ReconAfrica’s primary target is no longer the prospects in the so-called Karoo rift, but now the Damara Fold Belt, the company explains.
Construction of the well pad and access roads have commenced and ReconAfrica has shared its drilling programme and future drilling and subsurface data acquisition plans with its partner, the state hydrocarbon company NAMCOR and the Ministry of Mines and Energy
The Toronto listed explorer, in 2021, drilled two stratigraphic test wells in the Kavango Basin, at the time described by the Canadian geologist Tako Koning, as “an unregarded sedimentary basin”. The 6-1 and 6-2 wells, the company reported, intersected over 300 metres and 200metres of oil and gas shows respectively. ReconAfrica did not call any of these a discovery. Indeed, it stated clearly that “the two wells were drilled to provide stratigraphic, sedimentological, reservoir and geochemical information”. Although the data in both probes was very positive, neither 6-1 nor 6-2 was tested since they were designed to be only stratigraphic wells.

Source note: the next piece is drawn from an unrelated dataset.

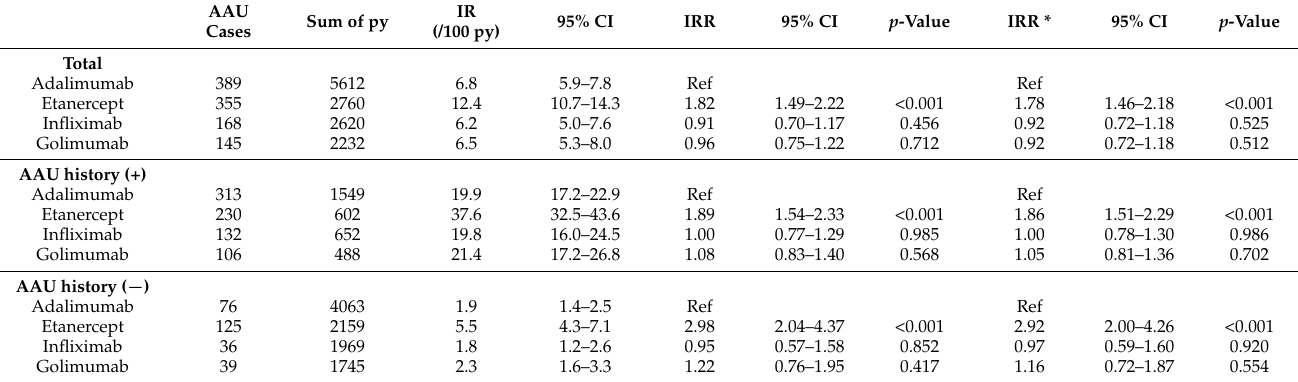
Table 4. The risk of occurrence of total AAU events within 2 years of initiation of each TNF- α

Makandina 8-2, drilled in late 2022, was ReconAfrica’s third well in the basin. It was the company’s first seismically defined probe in the campaign. It failed to encounter economic accumulations of hydrocarbons. The company placed the blame on the absence of a trap or a four-way dip closure. A lot of condemnation ensued, with some media reports cynically questioning the company’s claim that it had proven a working hydrocarbon system in the basin.
The next well is expected to drill to a depth of approximately 12,500 feet or 3,800 metres and is projected to encounter four primary reservoir intervals targeting both oil and natural gas.
Following the drilling of the Naingopo well, ReconAfrica is planning to drill a second Damara Fold Belt well, Prospect P, targeting 278Mllion barrels of unrisked prospective oil resources, or 1.5Trillion cubic feet of unrisked prospective natural gas resources, based on the NSAI Report.
Drilling of the second Damara Fold Belt well is expected to commence in the fourth quarter of 2024, subject to the results of the Naingopo well.